Texto fornecido:
☆ ☆ ☆

2- Os governos nacionais já são claramente meros gerentes que
cumprem as disposições do dono. E um gerente é,
sobretudo, um capataz.
3- Com o mercado nacional agoniza também tudo o que floresceu em torno
de si: a classe política tradicional, a classe média, o
pensamento crítico, o corporativismo, as grandes centrais
operárias e camponesas, a autonomia relativa da
instituições educativas, da investigação
científica e da cultura e da arte, as relações
comunitárias, o tecido social, a segurança social, a
segurança pública, a democracia eleitoral.
4- A chamada "classe média", que floresceu junto aos Estados
Nacionais e converteu-se no seu suporte social, ideológico e
político, encontra-se agora inerme (pelo menos no México) e,
apesar dos seus suspiros por uma mudança lenta que lhe devolva a sua
bonança e tranquilidade, vê com desespero como a
destruição atinge sua antiga fortaleza e torre de cristal: a
família.

☆ ☆ ☆

Material fornecido:

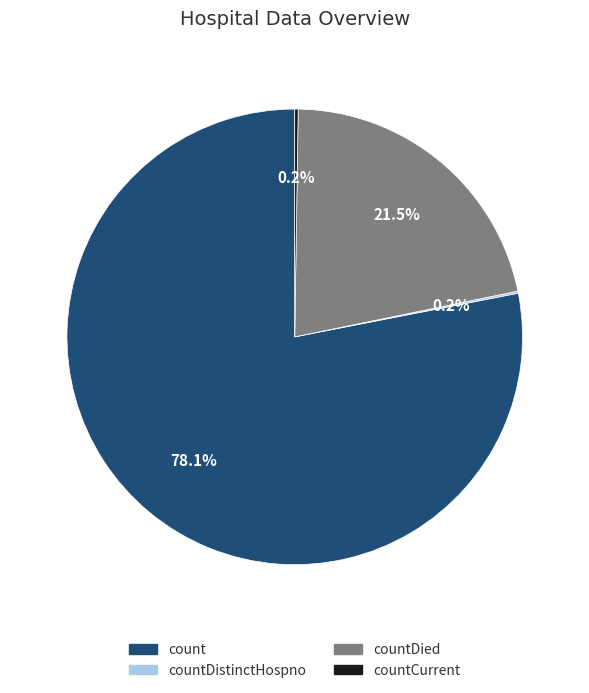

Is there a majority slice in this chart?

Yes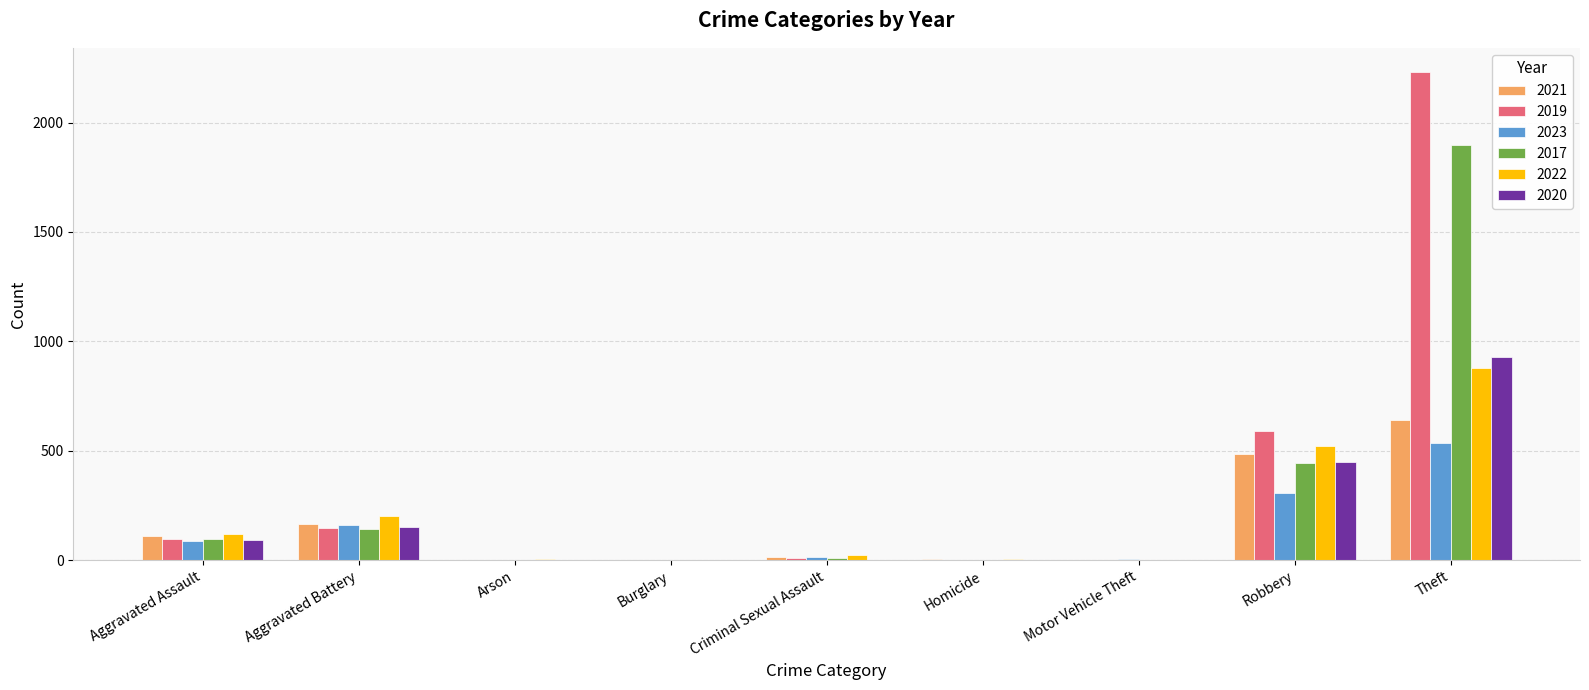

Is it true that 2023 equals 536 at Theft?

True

☆ ☆ ☆

Conjunto de exercícios:
**1.** Com base no texto sobre o mercado nacional e a classe média, responda às perguntas abaixo:
(a) O que é um gerente, sobretudo?
(b) Em que país, pelo menos, a classe média se encontra inerme?
(c) Qual é a antiga fortaleza e torre de cristal da classe média?
**2.** Dê continuidade ao texto sobre o mercado nacional e a classe média a partir da última frase apresentada.
As linhas constituem material independente do texto fornecido.

Exercícios resolvidos:
**1.**
(a) Um capataz.
(b) No México.
(c) A família.

**2.**
5- Com as lógicas actuais na tramitação política,
mais acima não há nada o que fazer. O entusiasmo de alguns
sectores médios ilustrados por uma "mudança sem
ruptura" sofrerá sucessivos descalabros, desilusões,
ressacas morais.
6- O caminho da liberdade não é uma moderna auto-estrada com
portagem, pela qual transitam as "massas" conduzidas por uma elite de
caudilhos e iluminados. Pelo contrário, o caminho para sermos livres
nem sequer está feito. Constrói-se pelos sem nome e sem rosto
que, com suas lutas, vão experimentando um e outro caminho até
chegarem onde querem chegar.
C) Sobre os meios de comunicação.
1- Se antes eram o exército, a polícia, o batalhão
Olímpia, os falcões, as guardas brancas; agora são os
grandes meios de comunicação electrónica os
"inibidores" da luta democrática e social.
2- O meios de comunicação maciça são, ao mesmo
tempo, Ministério Público, Jurado, Púlpito nem sempre
laico, Gabinete extra-oficial, polícia plenipotenciário, juiz
expedito na condenação dos de baixo e na absolvição
dos de cima. Ah! e às vezes entretêm.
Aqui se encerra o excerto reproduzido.